Alain Resplandy-Bernard : d'abord, il faut savoir de quoi on parle. 1 549 cadres techniques fonctionnaires, cela représente 121 M€ de coûts pour l'État, c'est plus que ce qui est versé aux Fédérations dans le cadre des conventions d'objectif, 83 M€. Ils font des métiers très différents, entraîneurs nationaux, DTN, chargés du développement du sport dans les quartiers, les régions... 40 % d'entre eux ont des compléments de rémunération fédéraux. À côté de ces 1 549 CTS, il y a presque autant de cadres techniques fédéraux qui peuvent remplir les mêmes missions mais qui sont des contractuels de droit privé des Fédérations.

Y.C. : le scénario 1 est un aménagement marginal du système actuel. Les CTS resteraient des fonctionnaires. Ils seraient affectés soit à la direction des Sports soit dans un service déconcentré (dans les régions) et travailleraient auprès des Fédérations. Les aménagements marginaux seraient liés aux préconisations qui apparaissent dans le rapport des inspecteurs généraux de 2018 (*). Ce scénario a l'acceptation syndicale mais des Fédérations vont se positionner comme des demandeurs de postes budgétaires supplémentaires d'une année sur l'autre. Avec Paris 2024, on peut être en position de force mais, une fois que les Jeux seront terminés, il faudra renégocier des postes budgétaires d'une année sur l'autre.

Cinq recommandations
- Créer une direction des ressources humaines moderne et mutualisée pour les cadres d'État et fédéraux, de préférence rattachée à l'Agence nationale du sport.
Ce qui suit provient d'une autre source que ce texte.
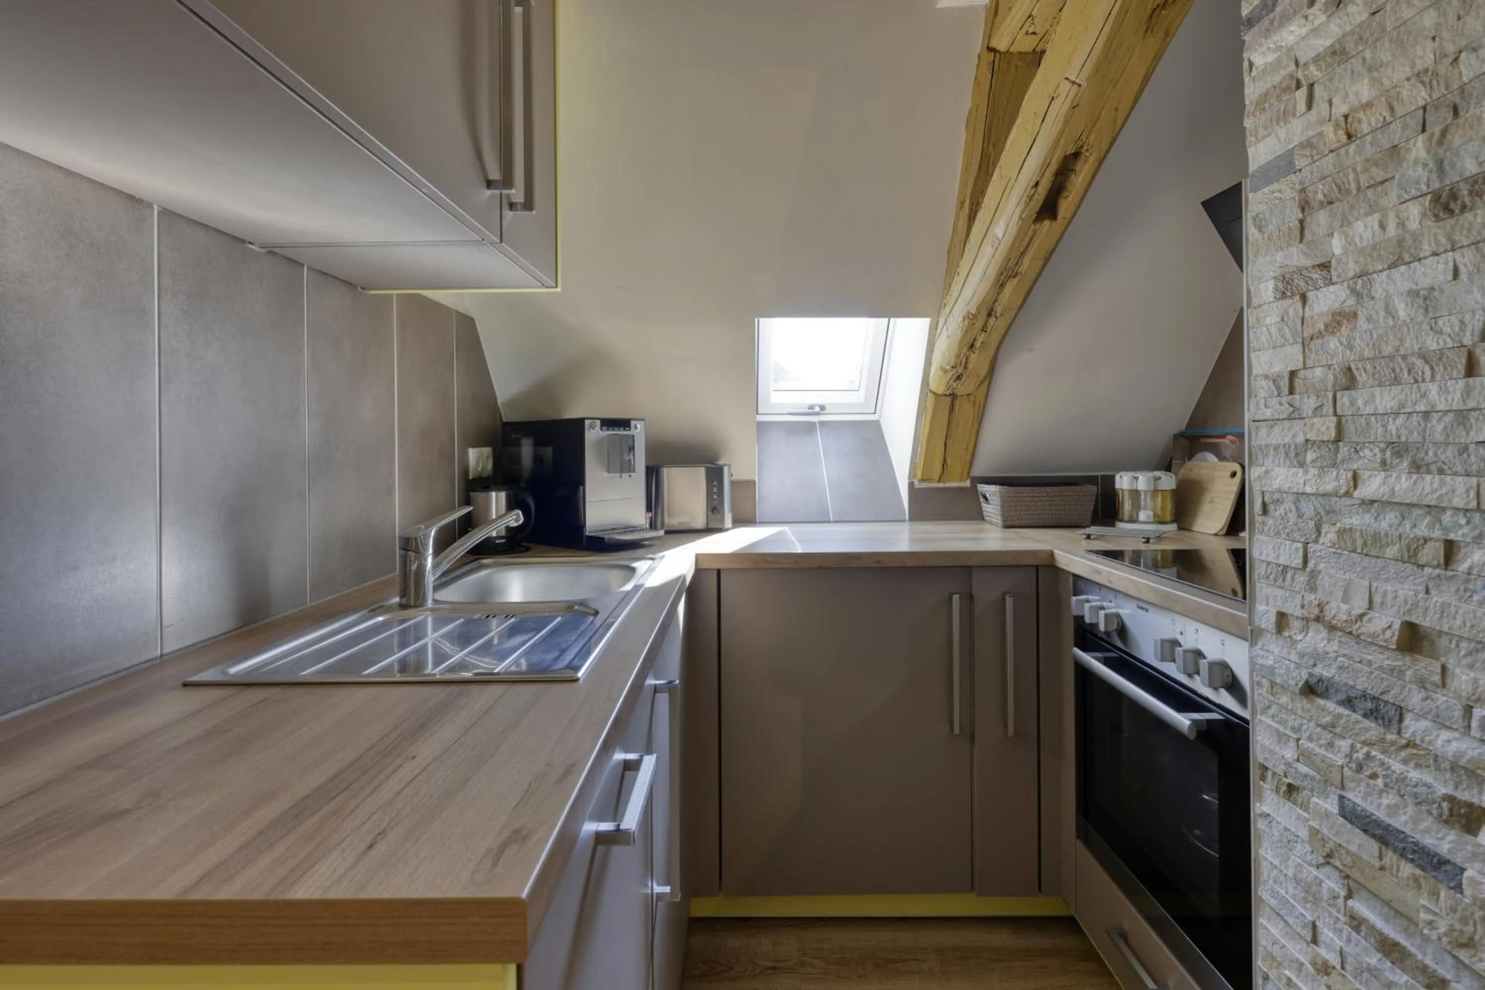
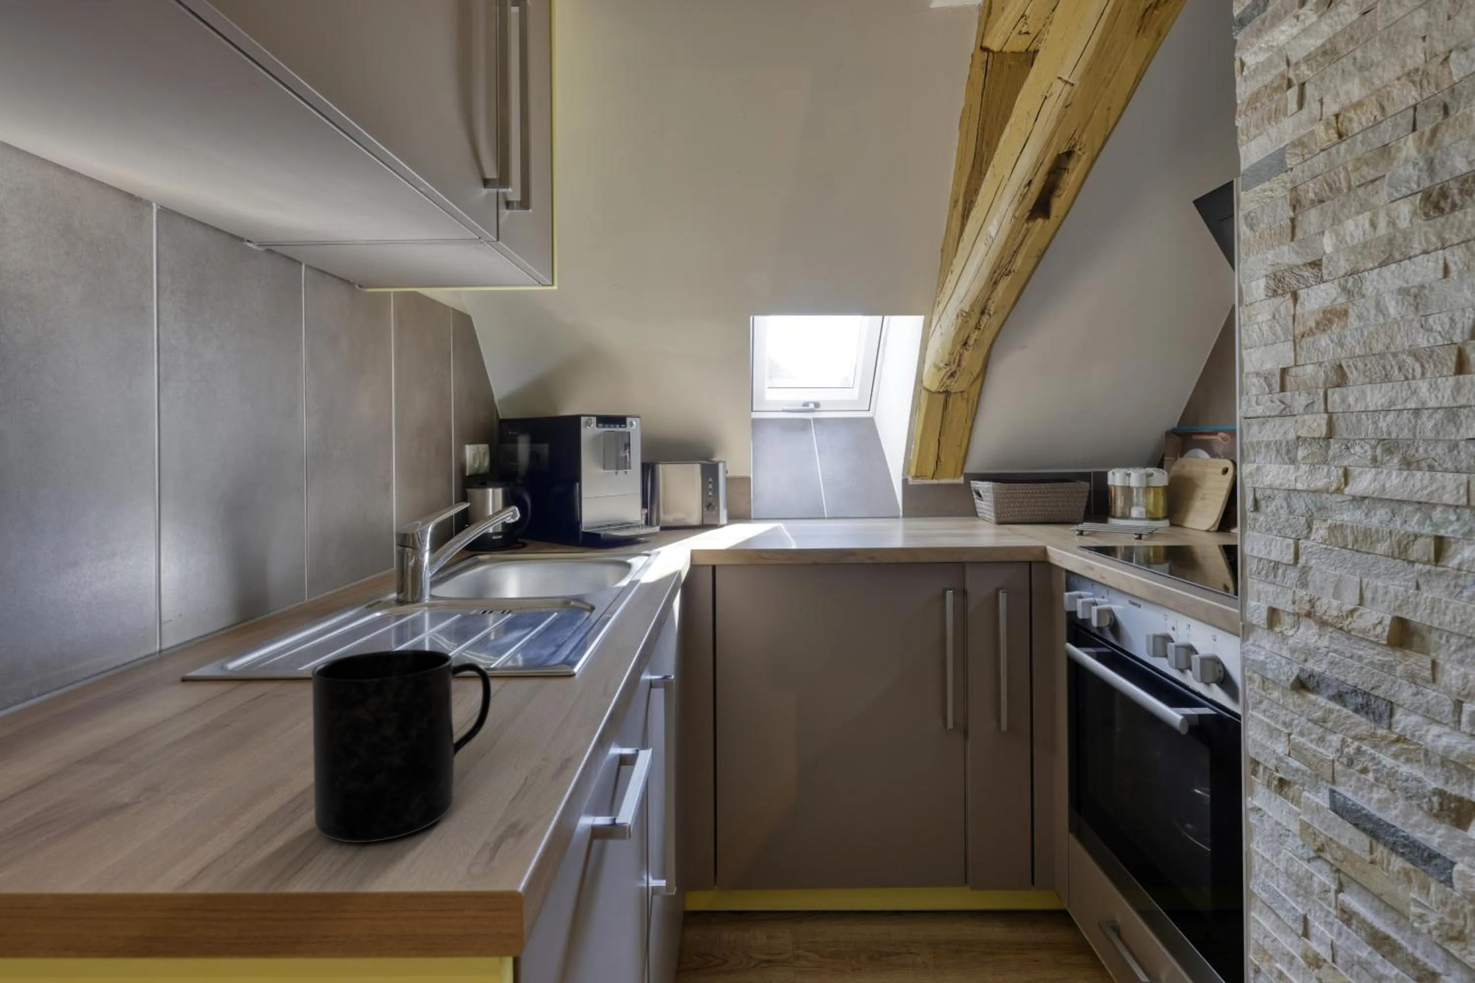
+ mug [312,648,492,843]
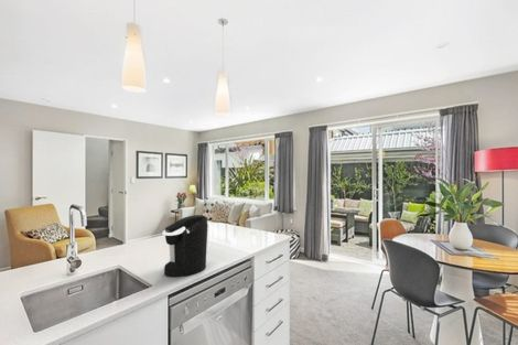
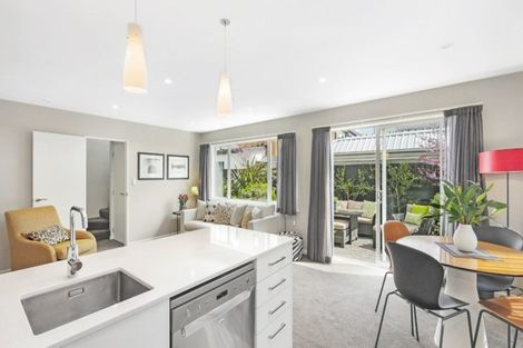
- coffee maker [161,214,208,278]
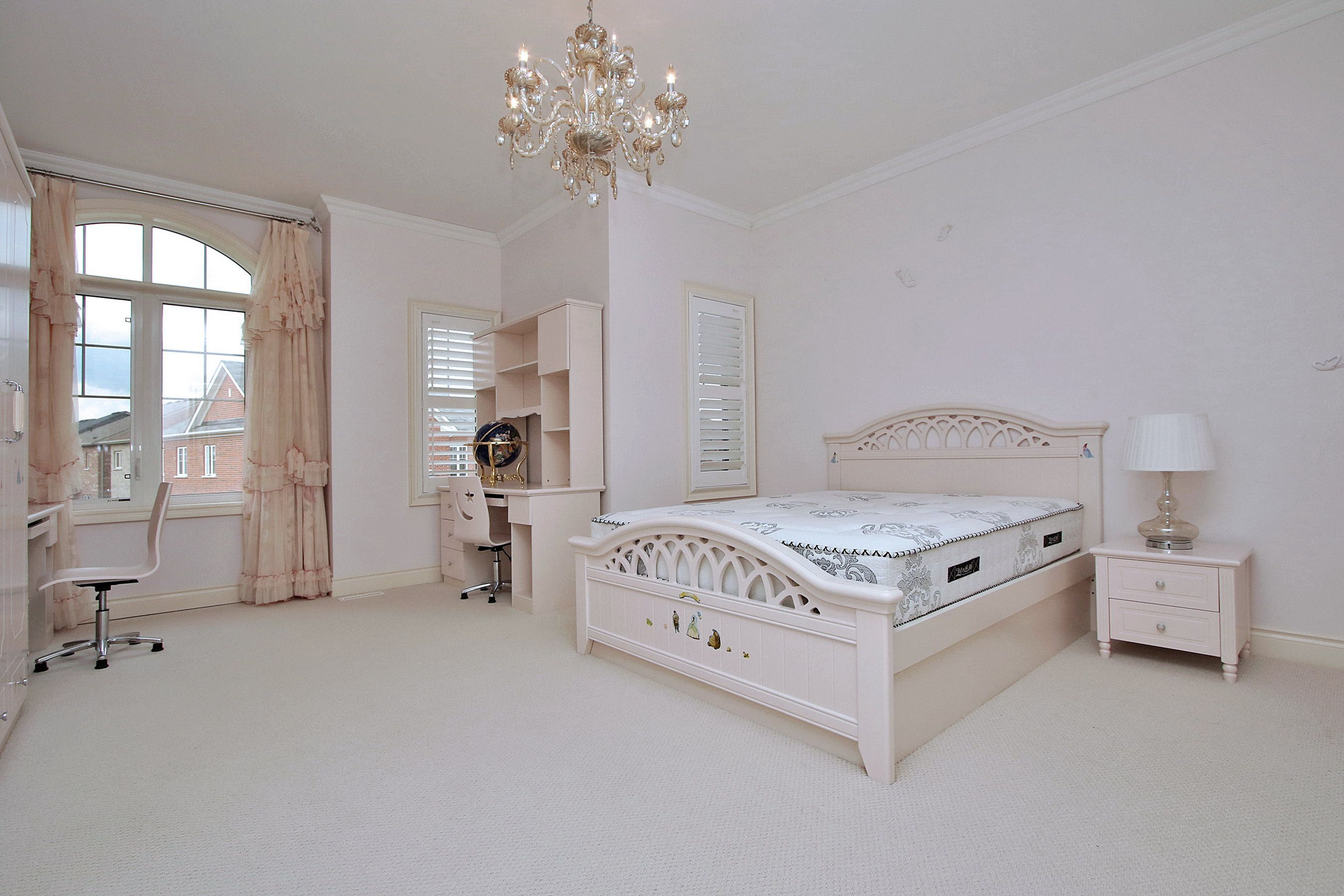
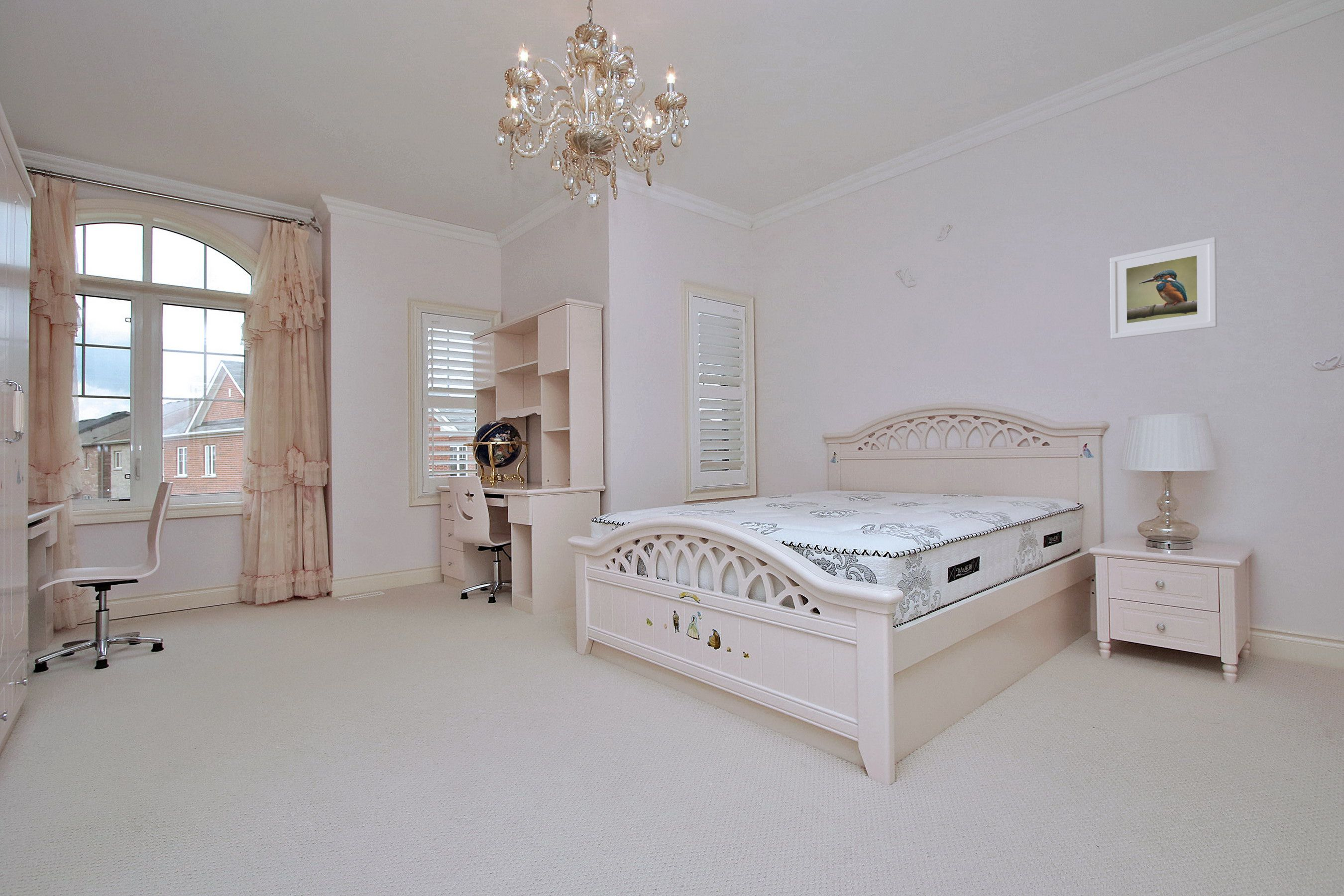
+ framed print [1110,236,1218,339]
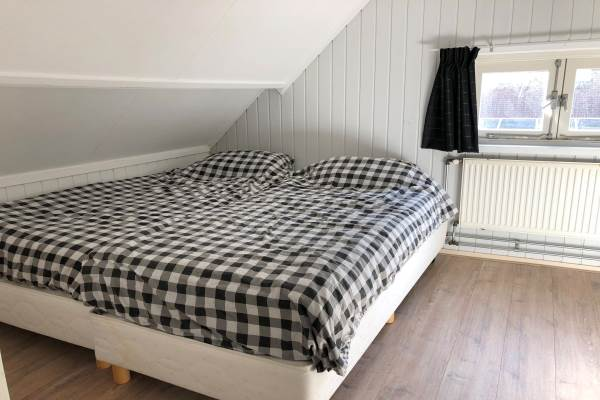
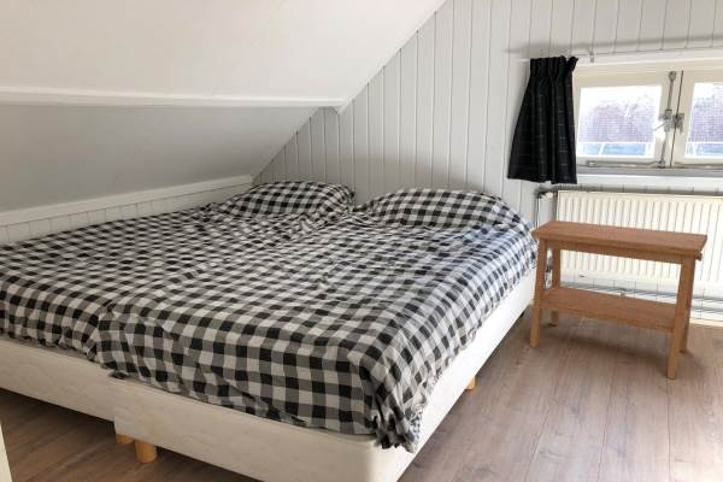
+ side table [529,219,709,381]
- Confier le pouvoir hiérarchique des cadres aux directeurs techniques nationaux (DTN).

- Attirer les meilleurs entraîneurs nationaux.

- Créer une école des cadres d'État et fédéraux ouvertes aux dirigeants des Fédérations.

- Nommer un garant de l'éthique indépendant et incontournable qui a les moyens d'assurer sa mission.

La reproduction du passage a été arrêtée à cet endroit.